## Your task:
Set out each line from the following listing that includes the word "Right".

## Data for this exercise:
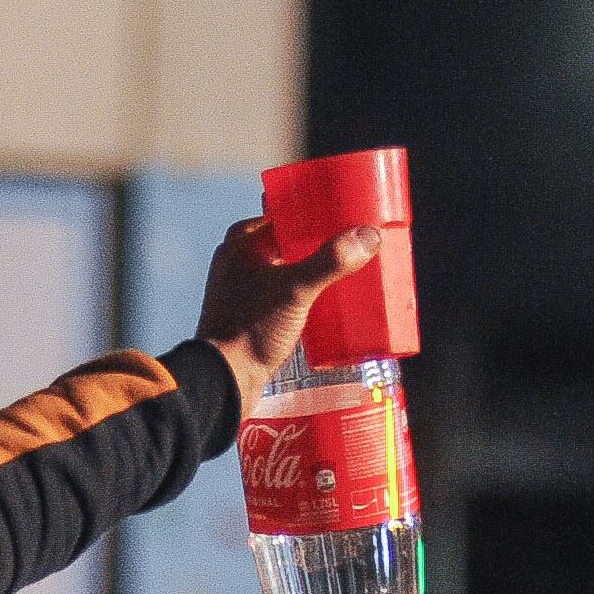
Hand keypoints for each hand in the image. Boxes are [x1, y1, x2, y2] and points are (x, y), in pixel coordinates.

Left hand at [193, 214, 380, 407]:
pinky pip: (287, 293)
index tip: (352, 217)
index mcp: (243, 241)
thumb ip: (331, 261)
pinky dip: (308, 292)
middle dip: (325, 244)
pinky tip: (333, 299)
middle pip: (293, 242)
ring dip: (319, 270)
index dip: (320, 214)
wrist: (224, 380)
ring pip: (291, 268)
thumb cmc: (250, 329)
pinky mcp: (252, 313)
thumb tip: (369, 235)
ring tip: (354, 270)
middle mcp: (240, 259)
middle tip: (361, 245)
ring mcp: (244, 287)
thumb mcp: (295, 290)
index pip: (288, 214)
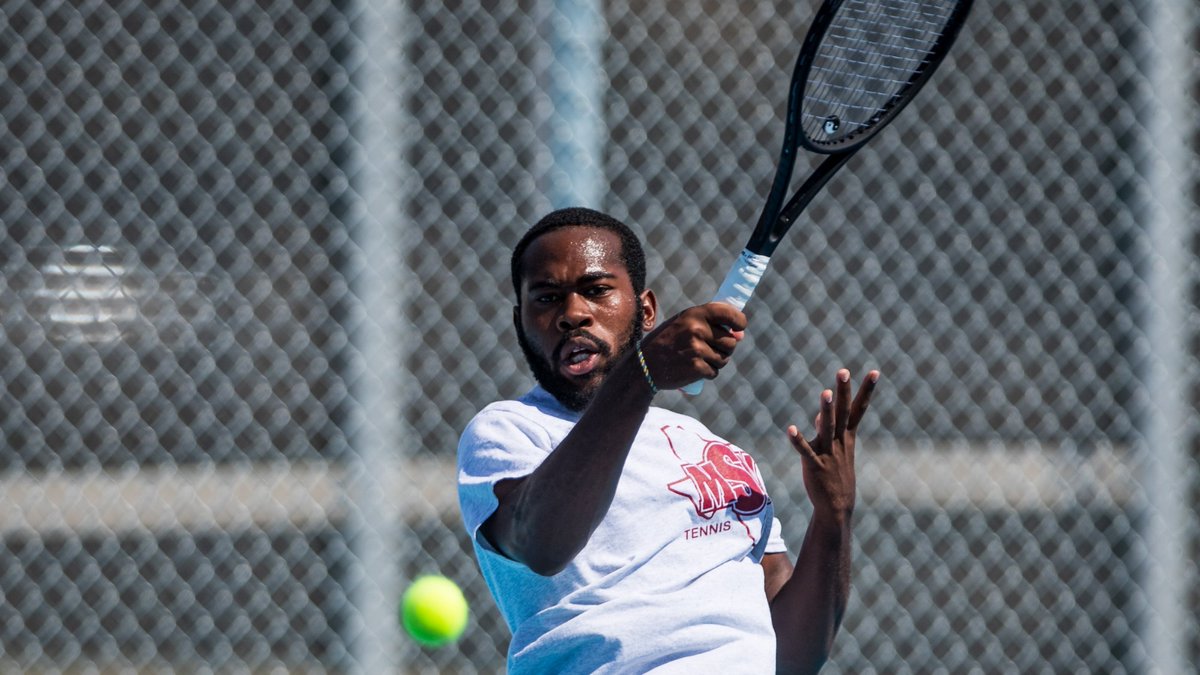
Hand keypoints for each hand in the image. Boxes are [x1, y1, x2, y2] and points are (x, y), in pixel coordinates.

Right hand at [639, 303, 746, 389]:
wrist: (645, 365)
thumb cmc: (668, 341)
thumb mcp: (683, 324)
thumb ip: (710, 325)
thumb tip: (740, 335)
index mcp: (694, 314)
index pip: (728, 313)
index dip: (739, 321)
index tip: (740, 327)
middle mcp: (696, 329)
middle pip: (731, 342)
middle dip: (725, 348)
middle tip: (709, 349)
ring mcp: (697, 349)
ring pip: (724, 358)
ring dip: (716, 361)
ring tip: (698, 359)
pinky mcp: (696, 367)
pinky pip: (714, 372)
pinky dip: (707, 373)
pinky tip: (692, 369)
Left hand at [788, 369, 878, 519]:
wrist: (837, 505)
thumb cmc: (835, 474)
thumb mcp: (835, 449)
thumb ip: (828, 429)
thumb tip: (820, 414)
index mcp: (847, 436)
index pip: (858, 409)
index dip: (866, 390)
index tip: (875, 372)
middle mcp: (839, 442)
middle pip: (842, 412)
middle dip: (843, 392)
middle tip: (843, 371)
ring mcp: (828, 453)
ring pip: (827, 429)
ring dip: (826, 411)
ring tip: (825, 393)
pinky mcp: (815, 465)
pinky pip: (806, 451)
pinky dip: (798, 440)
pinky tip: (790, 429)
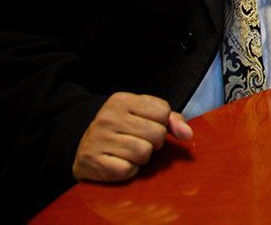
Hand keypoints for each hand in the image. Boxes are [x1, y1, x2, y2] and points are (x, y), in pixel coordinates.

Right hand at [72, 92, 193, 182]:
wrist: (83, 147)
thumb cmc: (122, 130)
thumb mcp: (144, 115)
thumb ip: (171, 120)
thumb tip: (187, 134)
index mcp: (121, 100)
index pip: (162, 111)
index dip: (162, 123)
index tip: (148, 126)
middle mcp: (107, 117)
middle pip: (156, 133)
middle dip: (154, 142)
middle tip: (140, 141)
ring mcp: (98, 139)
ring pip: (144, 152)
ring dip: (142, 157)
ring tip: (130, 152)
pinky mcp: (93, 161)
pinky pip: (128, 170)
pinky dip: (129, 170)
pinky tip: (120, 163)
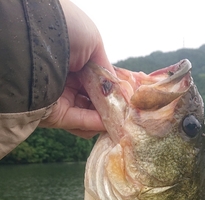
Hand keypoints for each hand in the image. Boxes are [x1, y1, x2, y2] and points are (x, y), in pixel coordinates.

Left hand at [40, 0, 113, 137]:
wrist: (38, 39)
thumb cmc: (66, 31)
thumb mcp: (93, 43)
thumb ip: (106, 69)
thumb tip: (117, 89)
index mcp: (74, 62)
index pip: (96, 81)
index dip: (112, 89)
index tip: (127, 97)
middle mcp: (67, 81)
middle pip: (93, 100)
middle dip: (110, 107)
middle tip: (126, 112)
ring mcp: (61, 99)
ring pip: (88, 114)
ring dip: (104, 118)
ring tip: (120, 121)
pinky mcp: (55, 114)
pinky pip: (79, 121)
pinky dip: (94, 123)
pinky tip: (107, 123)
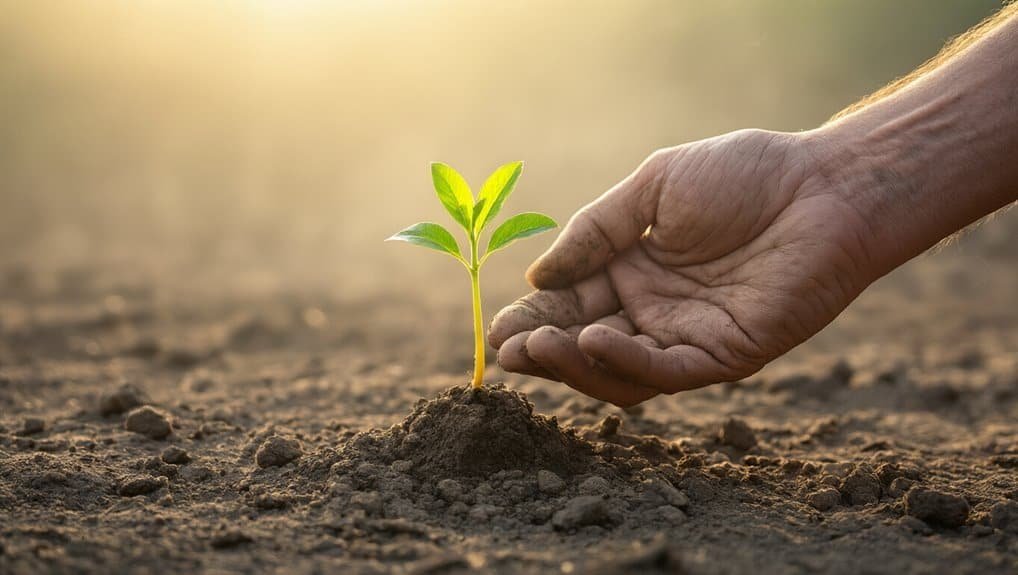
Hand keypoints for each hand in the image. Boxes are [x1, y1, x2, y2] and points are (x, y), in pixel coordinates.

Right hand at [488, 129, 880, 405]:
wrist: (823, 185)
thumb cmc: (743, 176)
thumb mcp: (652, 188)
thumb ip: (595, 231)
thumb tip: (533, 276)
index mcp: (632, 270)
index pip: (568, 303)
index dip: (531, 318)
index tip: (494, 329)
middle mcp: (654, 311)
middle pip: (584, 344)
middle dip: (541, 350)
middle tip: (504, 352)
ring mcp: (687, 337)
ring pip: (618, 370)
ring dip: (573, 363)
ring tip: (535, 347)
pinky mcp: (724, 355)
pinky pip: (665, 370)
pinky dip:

==

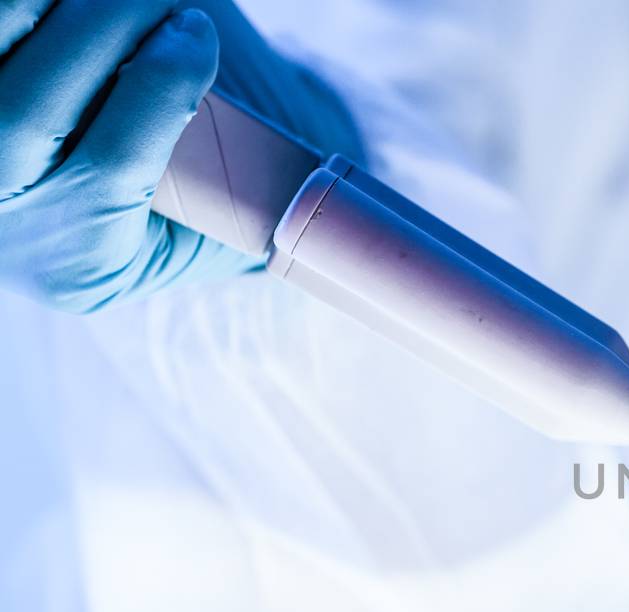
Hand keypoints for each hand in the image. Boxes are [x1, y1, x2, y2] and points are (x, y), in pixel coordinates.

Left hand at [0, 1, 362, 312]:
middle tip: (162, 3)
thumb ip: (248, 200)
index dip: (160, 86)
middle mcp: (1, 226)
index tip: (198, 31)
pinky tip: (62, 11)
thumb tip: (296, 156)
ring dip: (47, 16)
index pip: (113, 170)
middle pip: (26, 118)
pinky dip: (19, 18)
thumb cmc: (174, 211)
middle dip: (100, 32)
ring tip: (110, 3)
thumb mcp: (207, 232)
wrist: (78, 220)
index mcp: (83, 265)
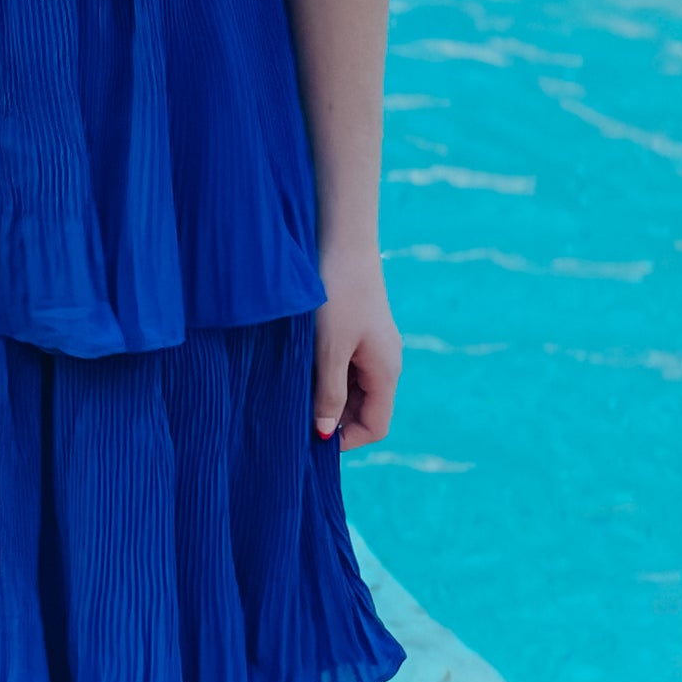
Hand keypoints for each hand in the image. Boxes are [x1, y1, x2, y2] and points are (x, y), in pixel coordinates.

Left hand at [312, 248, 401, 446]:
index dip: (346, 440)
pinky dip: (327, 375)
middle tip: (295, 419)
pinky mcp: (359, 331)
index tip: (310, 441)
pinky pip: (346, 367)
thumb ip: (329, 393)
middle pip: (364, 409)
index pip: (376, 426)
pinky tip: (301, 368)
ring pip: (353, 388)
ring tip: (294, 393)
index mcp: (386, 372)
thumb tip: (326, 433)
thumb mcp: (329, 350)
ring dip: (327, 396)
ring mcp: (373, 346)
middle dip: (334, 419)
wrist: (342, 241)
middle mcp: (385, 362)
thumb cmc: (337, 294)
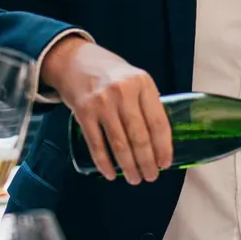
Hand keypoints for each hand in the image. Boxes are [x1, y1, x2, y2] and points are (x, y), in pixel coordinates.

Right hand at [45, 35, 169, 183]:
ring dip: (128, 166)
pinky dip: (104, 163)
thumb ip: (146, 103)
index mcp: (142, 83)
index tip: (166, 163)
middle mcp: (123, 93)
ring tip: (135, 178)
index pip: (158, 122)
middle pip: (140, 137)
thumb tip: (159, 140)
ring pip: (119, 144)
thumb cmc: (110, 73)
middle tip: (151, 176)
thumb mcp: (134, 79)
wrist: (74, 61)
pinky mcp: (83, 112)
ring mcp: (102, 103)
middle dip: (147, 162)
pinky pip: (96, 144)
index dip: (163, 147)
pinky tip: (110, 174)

## Your solution:
Right hand at [639, 303, 746, 389]:
Right hand at [72, 92, 193, 182]:
Right hand at [488, 129, 880, 405]:
Right hand at [45, 35, 169, 183]:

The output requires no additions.